Editorial / JULIO 04 DE 2022

De la diversión a la tragedia

Ninguna norma o protocolo, cuando se realiza un evento con público, puede ser aplazado, modificado, ignorado o subestimado porque el resultado no es otro que la tragedia y la lamentación cuando ya para qué.

Seguramente han sido muchas las explicaciones que el alcalde de El Espinal y su secretario de Gobierno han dado, y tal vez no basten, para librar su responsabilidad sobre los controles que debieron haber implementado para prevenir el desplome de los ocho palcos de la improvisada plaza de corralejas y que dejó como saldo cuatro muertos y más de trescientos heridos.

Esa es una de esas tragedias que duelen por partida doble: por el luto que provoca en las familias cuyos seres queridos salieron de casa en busca de un rato de diversión y no regresaron, pero, sobre todo, porque se hubiera podido evitar.

Capítulo aparte merecerá el espectáculo de las corralejas, que dicho sea de paso se desdibujó, se tornó ordinario, vulgar, innecesario y peligroso. Si no son objeto de prohibición, por lo menos sí lo deberían ser de los más rigurosos controles, con sanciones pecuniarias incluidas para quienes participen en ellas y no cumplan con los protocolos de seguridad. No puede permitirse en el ruedo a alguien diferente a los manteros; es inadmisible esa horda que invade la arena, además alicorada, para enfrentarse a un animal. Tampoco se entiende que a los palcos se permita el acceso de niños tan pequeños como el menor de cuatro años que tuvieron que remitir gravemente lesionado a un centro médico del pueblo tolimense en donde ocurrió el accidente.

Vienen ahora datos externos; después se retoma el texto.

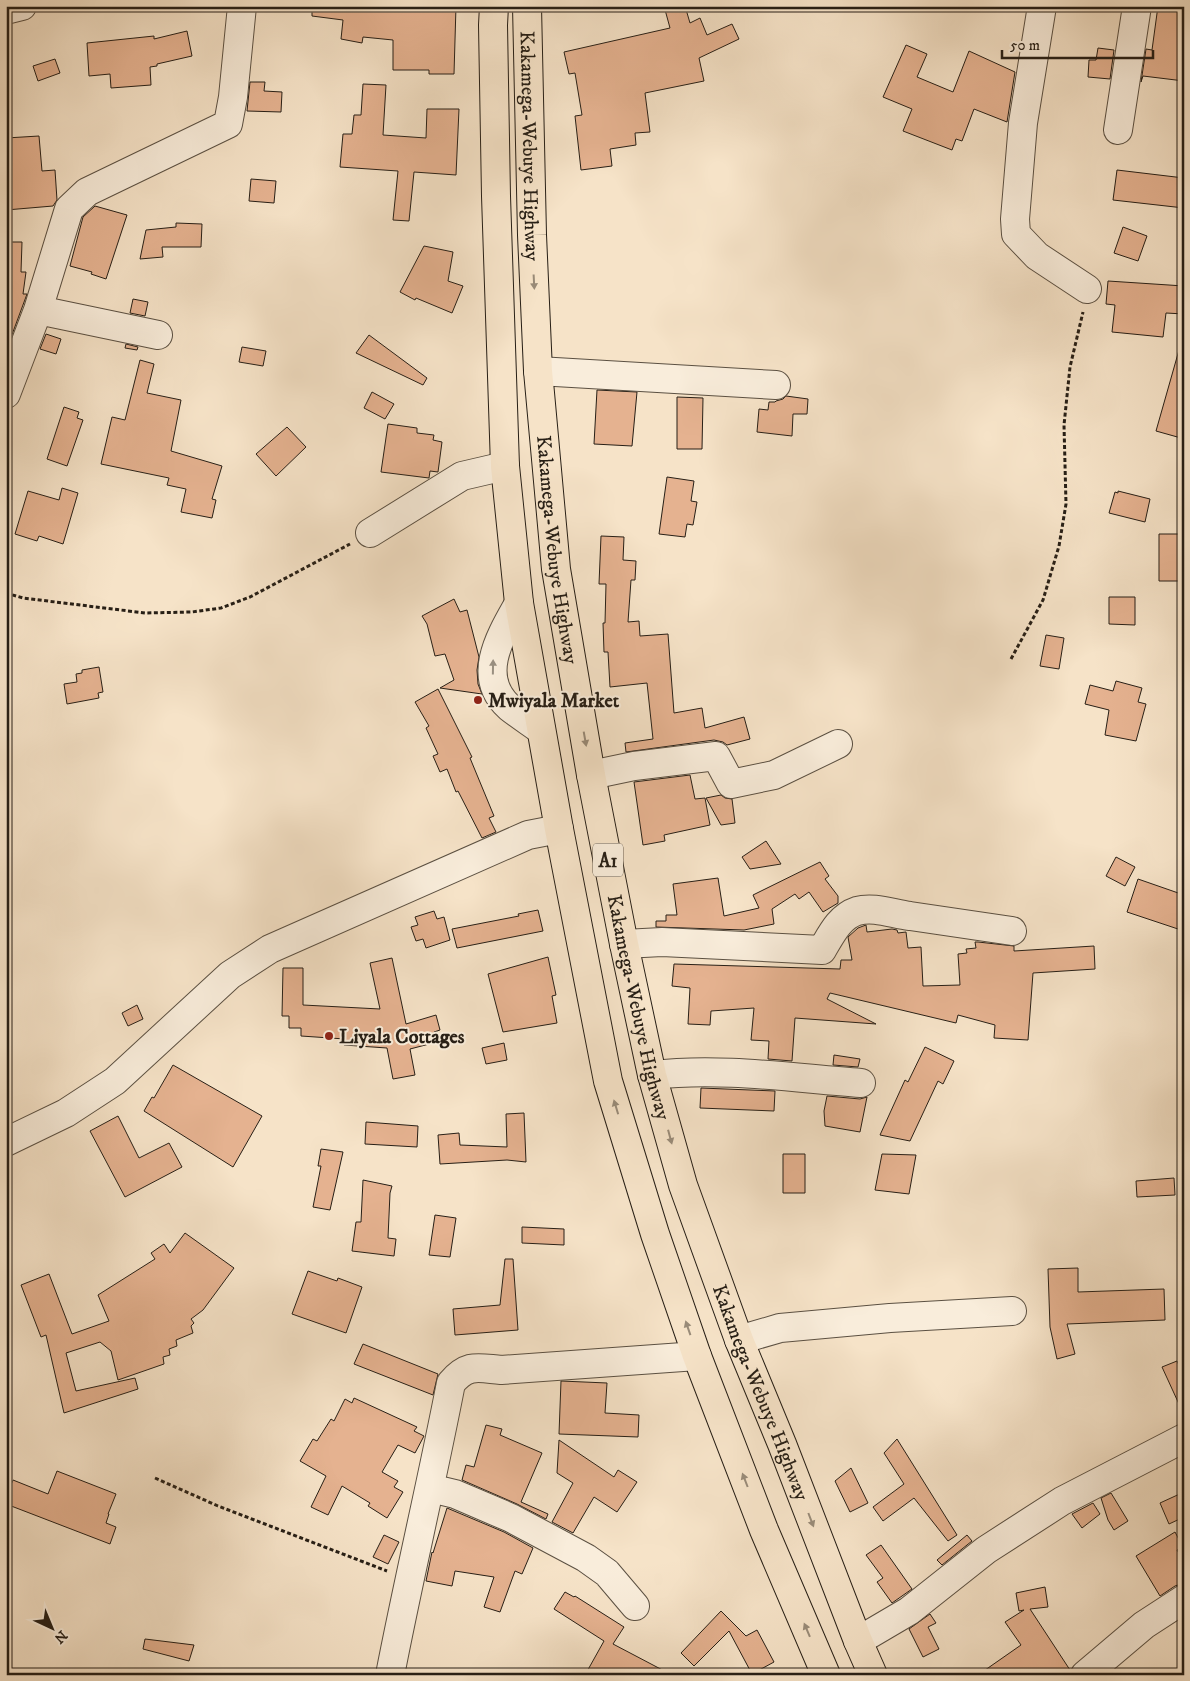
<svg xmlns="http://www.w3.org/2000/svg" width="1190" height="1681" font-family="'IM FELL DW Pica',serif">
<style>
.building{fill:#e5b290;stroke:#271f16}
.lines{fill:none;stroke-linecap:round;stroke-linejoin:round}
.minor-casing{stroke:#5b5042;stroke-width:30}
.highway-casing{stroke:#271f16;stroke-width:30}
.path{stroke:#271f16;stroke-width:3;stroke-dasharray:4 2.5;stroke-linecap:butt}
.minor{stroke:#f9eddb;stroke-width:28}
.highway{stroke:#f6e3c8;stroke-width:28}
.oneway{fill:#998b78}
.oneway2{fill:#9a9082}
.poi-dot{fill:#8f2418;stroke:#f9eddb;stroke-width:2}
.labels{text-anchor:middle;stroke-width:4;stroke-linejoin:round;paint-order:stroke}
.shield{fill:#f9eddb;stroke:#665d51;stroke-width:1}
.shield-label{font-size:19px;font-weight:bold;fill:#271f16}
.street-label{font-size:20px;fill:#271f16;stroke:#f9eddb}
.poi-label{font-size:20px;font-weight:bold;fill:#271f16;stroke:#f9eddb;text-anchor:start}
</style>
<rect width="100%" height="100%" fill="#f6e3c8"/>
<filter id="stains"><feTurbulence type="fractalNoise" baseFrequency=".004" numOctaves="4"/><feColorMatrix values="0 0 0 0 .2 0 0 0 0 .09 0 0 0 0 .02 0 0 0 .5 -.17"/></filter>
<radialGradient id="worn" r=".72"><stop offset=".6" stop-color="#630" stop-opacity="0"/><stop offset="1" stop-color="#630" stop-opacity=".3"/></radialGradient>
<path class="building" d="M312 6H456L454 74H429V70H393V40L363 37 362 43 341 39 343 20 312 16Z
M664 6H685L690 23 700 18 707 35 732 24 739 39 699 58 704 81 645 93 650 132 635 133 636 145 610 149 612 166 581 170 575 116 582 115 575 73 569 74 564 52 670 28Z
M1158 6H1184V81L1143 76 1141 82 1146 49 1152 50Z
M187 31 192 56 157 64V66L150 67 151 85 111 88 110 74 89 76 87 43 154 36V39Z
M906 45 927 54 917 77 953 92 969 51 1015 72 1007 122 974 109 962 141 956 139 952 150 903 131 912 109 883 97Z
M1098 48 1114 50 1110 79 1088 77 1089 60H1096Z
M55 59 60 73 38 81 33 66Z
M250 82H265L264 91 282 92 281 112 247 111Z
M363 84 386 85 383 135 426 138 427 109H459L456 175 414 172 409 221 393 220 398 171 340 167 343 134H352L354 115H361Z
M39 136 42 171 55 170 57 200 53 206 6 210V138Z
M1117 170 1184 178V208L1113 200Z
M251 179 276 181 274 203 249 201Z
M95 206 127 215 106 279 91 274 92 272 70 266 83 217Z
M176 223 202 224 201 247H162L163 257 140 259 146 230 176 227Z
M1123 227 1147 236 1138 261 1114 253Z
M6 242H22L21 272H26L23 294H27L10 340 6 338Z
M424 246 453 252 448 281 463 286 452 313 416 298 415 300 400 292Z
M1108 281 1184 286V314L1166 313 1163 337 1112 332 1115 305 1106 304Z
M133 299 148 302 145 316 130 313Z
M46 334 61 339 56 354 40 349Z
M369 335 427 378 423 385 356 353Z
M126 344 138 347 137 350 125 348Z
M242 347 266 351 263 366 239 362Z
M1179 350H1184V428L1181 438 1156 431Z
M140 360 154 364 147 393 181 400 171 451 222 466 212 499 216 500 212 518 181 512 186 489 167 485 169 478 101 464 112 417 125 420Z
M597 390 637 392 632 446 594 444Z
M372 392 394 404 385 419 364 408Z
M786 396 808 399 807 414H793L792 436 757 432 759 409 768 410 769 402H775L776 401 783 399Z
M677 397 703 398 702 449H677Z
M64 407 79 412 77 418 83 420 67 466 47 459Z
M388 424 417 428V433L434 435 433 440 442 442 438 472 430 471 429 478 381 472Z
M287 427 306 447 276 476 256 454Z
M667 477 694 481 691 501 697 502 693 525 687 524 685 537 659 534Z
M62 488 78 493 63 544 39 536 37 541 15 534 28 491 59 500Z
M1118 491 1150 499 1145 522 1109 513 1115 492 1118 493Z
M1159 534H1184V581H1159Z
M601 536 624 537 623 560 636 561 635 580H631L628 622 639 621 640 636 668 634 674 713 702 708 705 728 744 717 750 739 727 745 723 742 714 740 626 752 625 743 653 739 647 683 610 687 608 652H604L603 623H605L606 584H599Z
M1109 597H1135V625L1109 624Z
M454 599 460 612 467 610 479 657 477 670 478 684 482 694 440 688 454 680 445 654 435 656 427 624 422 616Z
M1046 635 1064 638 1059 669 1040 666Z
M99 667 103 692 98 693 99 698 67 704 64 684 77 682 76 674 82 673V670Z
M1116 681 1142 688 1138 702 1146 704 1136 741 1105 735 1109 710 1085 704 1090 685 1113 691Z
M438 689 472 757 470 758 494 816 489 818 496 832 482 838 458 791 456 792 447 769 440 772 433 756 438 754 426 728 429 726 415 702Z
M690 775 695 799 705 798 710 825 664 835 665 841 643 845 634 782Z
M721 795 725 798 732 799 735 823 721 825 706 798Z
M766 841 781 864 750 869 742 857Z
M1116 857 1135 867 1125 886 1106 876Z
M820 862 829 876 825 879 838 896V903L823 912 809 892 799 899 795 894 772 909 774 924 744 930 656 927V921H666V915H677L673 884 718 878 724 916 759 908 753 895Z
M1138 879 1184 895V913L1178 929 1127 912Z
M538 910 543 931 457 948 452 929 519 916 518 914Z
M434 911 437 919 444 917 450 940 426 948 423 939 416 941 411 927 418 925 415 917Z
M866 925 867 932 892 929 897 930 898 933 906 932 908 948 921 947 923 986 960 985 958 954 967 953 966 949 976 948 975 942H978L1014 946V951L1094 946 1095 969 1033 973 1028 1040 994 1038 995 1025 958 1015 956 1023 830 993 827 999 876 1024 795 1018 792 1061 768 1059 769 1041 751 1040 754 1008 711 1011 710 1025 688 1024 690 988 672 986 674 964 840 969 841 960H852L848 937 858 928Z
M548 957 556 995 552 996 557 1023 503 1032 488 974Z
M392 958 406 1024 436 1015 440 1030 434 1032 437 1042 410 1049 415 1075 393 1079 387 1048 344 1045 345 1039 301 1036V1028H289V1016H282L283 968H303V1005L380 1009 370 963Z
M137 1005 143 1019 128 1026 122 1013Z
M504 1043 507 1060 486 1064 482 1048Z
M925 1047 954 1061 943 1084 938 1081 910 1141 880 1135 905 1080 908 1082Z
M834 1055 860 1059 858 1067 833 1065Z
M173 1065 262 1116 233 1167 144 1111 152 1097 154 1098Z
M701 1088 775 1091 774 1111 700 1108Z
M827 1096 860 1099 867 1097 860 1132 825 1126 824 1111Z
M524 1113 526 1162 507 1160 440 1164 438 1135 459 1133 460 1145 507 1147 506 1114Z
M118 1116 139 1158 169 1143 182 1167 125 1197 90 1131Z
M366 1122 418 1126 417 1147 365 1144Z
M321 1149 343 1152 330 1210 313 1207 321 1166H318Z
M783 1154H805V1193H783Z
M882 1154 916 1155 909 1194 875 1190Z
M1174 1178 1175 1195 1137 1197 1136 1181Z
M363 1180 392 1186 390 1193 388 1238 396 1239 394 1256 352 1251 356 1222H361Z
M435 1215 456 1218 450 1257 429 1255Z
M522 1227 564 1229V1245L522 1243Z
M185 1233 234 1268 203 1310 191 1319 194 1323 191 1326 193 1333 176 1340 177 1346 169 1349 170 1355 163 1357 164 1364 118 1380 111 1351 100 1342 66 1353 76 1391 135 1378 138 1389 64 1413 46 1335 41 1337 21 1285 49 1274 72 1334 109 1321 98 1295 155 1259 151 1253 164 1244 170 1253Z
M505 1259H513L518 1330 455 1335 453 1309 500 1305Z
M1078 1268V1292L1164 1289 1165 1320 1067 1324 1075 1354 1057 1359 1050 1327 1048 1269Z
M308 1271 337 1281 338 1278 362 1287 346 1333 292 1314Z
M363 1344 438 1374 433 1395 354 1364Z
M1177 1361 1184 1376V1415L1162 1367Z
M561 1381 607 1383 605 1413 639 1415 638 1437 559 1434Z
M354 1398 417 1427 414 1431 424 1436 415 1453 398 1445 382 1472 398 1481 394 1487 403 1492 387 1518 368 1506 370 1503 342 1486 328 1515 311 1507 326 1476 300 1461 313 1439 317 1441 331 1419 334 1421 345 1399 352 1403Z
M486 1425 502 1429 500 1435 542 1453 521 1502 548 1514 546 1519 517 1504 462 1480 466 1465 474 1467Z
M897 1439 957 1535 948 1541 914 1498 883 1521 873 1507 904 1484 884 1453Z
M559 1440 614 1477 618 1470 637 1482 617 1512 594 1497 573 1533 552 1522 573 1483 557 1473Z
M851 1468 868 1503 850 1512 835 1481Z
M57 1471 116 1494 108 1514H109L106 1523 116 1527 110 1544 6 1504V1497L13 1480 48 1494Z
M1184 1492V1517L1169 1524 1160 1503Z
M1111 1493 1128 1521 1114 1530 1108 1520 1101 1498Z
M1093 1503 1100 1514 1082 1528 1072 1514Z
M447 1508 504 1532 533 1548 522 1574 515 1571 500 1612 484 1607 494 1577 455 1571 452 1586 426 1581 432 1552 433 1553Z
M1175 1532 1183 1547 1177 1550 1184 1562V1583L1175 1586 1160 1596 1136 1556Z
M384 1535 399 1542 388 1564 373 1557Z
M967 1535 972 1541 942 1565 937 1560Z
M881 1545 912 1589 892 1603 877 1582 883 1578 866 1555Z
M1045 1587 1048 1607 1030 1609 1070 1670V1675H978L1021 1645 1005 1622 1024 1610 1019 1611 1016 1593Z
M565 1592 574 1597 575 1596 624 1627 613 1644 672 1675H585L604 1641 554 1609Z
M721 1611 746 1636 757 1630 774 1662 752 1674 729 1631 694 1666 681 1653Z
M930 1614 936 1623 928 1627 939 1649 923 1657 909 1629Z
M145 1639 194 1645 189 1661 143 1649Z"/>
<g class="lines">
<defs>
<path id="minor" d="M1042 6 1023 123 1015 219 1016 234 1037 256 1087 289
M6 10 22 6
M1118 130 1137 6
M38 310 158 335
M538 371 776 385
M6 394 38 310 69 209 87 192 228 124 233 97 242 6
M370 533 462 476 505 466
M519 603C501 635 475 676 509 707 519 715 530 722 541 730
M591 775 634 766 716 756 731 784 774 775 838 744
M624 944 662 942 822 950C831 935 839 917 857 911 874 906 893 914 910 916 944 921 978 926 1012 931
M652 1075C721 1067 792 1078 861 1083
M6 1142 66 1113 115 1081 230 975 270 949 528 835 559 829
M739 1340 780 1328 890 1318 1012 1311
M430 1488 455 1494 511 1518 586 1558 607 1573 635 1606
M858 1641 909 1611 986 1550 1062 1501 1184 1438
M390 1675C409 1577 432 1481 451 1383 468 1363 478 1368 501 1370L697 1356
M1085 1675 1144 1625 1184 1599"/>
<g id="highway">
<path d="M494 6 493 25 496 196 505 466 519 603 559 829 608 1081 655 1234 697 1356 764 1530 826 1675"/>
<path id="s1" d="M527 6 532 235 538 371 556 569 591 775 624 944 652 1075 683 1185 739 1340 782 1444 858 1641 873 1675"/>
</g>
</defs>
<use href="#minor" class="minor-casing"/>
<use href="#highway" class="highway-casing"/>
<path class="path" d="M6 593 23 598 145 613 192 612 221 608 250 597 350 544
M1011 659 1043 600 1059 546 1066 504 1064 425 1070 367 1083 312
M155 1478 218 1506 387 1571"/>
<use href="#minor" class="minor"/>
<use href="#highway" class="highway"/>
</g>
<defs><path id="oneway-solid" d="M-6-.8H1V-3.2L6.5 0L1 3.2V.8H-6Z" transform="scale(1.25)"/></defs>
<g class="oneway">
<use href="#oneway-solid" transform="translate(534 282) rotate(87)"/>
<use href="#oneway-solid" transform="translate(585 739) rotate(80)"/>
<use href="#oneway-solid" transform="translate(616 1107) rotate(-107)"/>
<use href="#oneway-solid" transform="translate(670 1137) rotate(75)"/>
<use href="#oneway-solid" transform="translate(688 1328) rotate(-109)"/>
<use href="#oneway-solid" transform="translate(745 1480) rotate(-111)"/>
<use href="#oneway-solid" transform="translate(811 1520) rotate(69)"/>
<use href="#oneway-solid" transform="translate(807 1630) rotate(-113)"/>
</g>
<use class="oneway2" href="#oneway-solid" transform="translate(493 667) rotate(-89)"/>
<g class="poi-dot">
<circle cx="478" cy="700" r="5"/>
<circle cx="329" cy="1036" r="5"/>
</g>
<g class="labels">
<rect class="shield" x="593" y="843.5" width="30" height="33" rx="4"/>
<g class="shield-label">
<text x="608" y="867">A1</text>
</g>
<g class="street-label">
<text dy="7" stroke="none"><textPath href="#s1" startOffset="140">Kakamega-Webuye Highway</textPath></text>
<text dy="7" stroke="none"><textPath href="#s1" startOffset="545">Kakamega-Webuye Highway</textPath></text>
<text dy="7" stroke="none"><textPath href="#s1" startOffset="1010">Kakamega-Webuye Highway</textPath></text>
<text dy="7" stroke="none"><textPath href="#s1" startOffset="1415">Kakamega-Webuye Highway</textPath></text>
</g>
<g class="poi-label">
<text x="488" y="707">Mwiyala Market</text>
<text x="339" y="1043">Liyala Cottages</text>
</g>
</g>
<rect width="1190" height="1681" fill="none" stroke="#f6e3c8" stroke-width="25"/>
<rect x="8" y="8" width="1175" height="1666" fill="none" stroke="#271f16" stroke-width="2.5"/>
<rect x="12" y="12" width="1165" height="1656" fill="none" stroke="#271f16"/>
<g transform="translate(52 1628) rotate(136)" stroke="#f9eddb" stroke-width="4" paint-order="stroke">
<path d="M0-4L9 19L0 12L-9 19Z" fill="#271f16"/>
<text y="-8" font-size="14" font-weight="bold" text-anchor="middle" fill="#271f16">N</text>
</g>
<path d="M1002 50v8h151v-8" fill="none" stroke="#271f16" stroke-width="2.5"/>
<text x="1010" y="50" font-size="15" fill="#271f16" stroke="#f9eddb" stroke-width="4" paint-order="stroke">50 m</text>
<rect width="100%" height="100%" filter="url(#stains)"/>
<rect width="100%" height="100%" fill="url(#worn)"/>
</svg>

De la diversión se puede pasar, en un respiro, a la tragedia cuando se realiza un evento con presencia masiva de público, si se descuida algún detalle logístico o se ignoran los protocolos para convocar grupos de personas. Máxime si los que organizan un espectáculo, por ahorrar dinero, apelan a la trampa aunque de por medio estén vidas humanas. Mortal combinación resulta si a la mediocridad de quien organiza se le suma negligencia y corrupción por parte de quien debe e xigir y vigilar el cumplimiento de la normatividad establecida para eventos masivos.


Tan solo con ver cómo fueron amarradas las guaduas en la construcción de la plaza artesanal de corralejas en El Espinal y los materiales usados para tal fin, además de que el organizador admitiera que no se hicieron pruebas de carga, es suficiente motivo para castigar con severidad a los responsables: al organizador del evento por poner en riesgo la vida de los asistentes, y a los funcionarios encargados del control por negligentes. 


No pueden tampoco, los asistentes a un evento masivo, desconocer el papel preventivo que sobre sus hombros pesa. Advertir alguna amenaza y no reportarla ante los organismos de control y de socorro los convierte en cómplices; reprochable además si negocian con los organizadores el incumplimiento de una norma como que les dejen ingresar licor aunque esté prohibido o que les permitan asistir con menores de edad aunque el espectáculo no sea apto para ellos. Las restricciones y condiciones hacen parte natural del comportamiento en sociedad, molestarse por ellas o ponerles precio para violarlas o modificarlas también es corrupción y puede desencadenar hechos lamentables.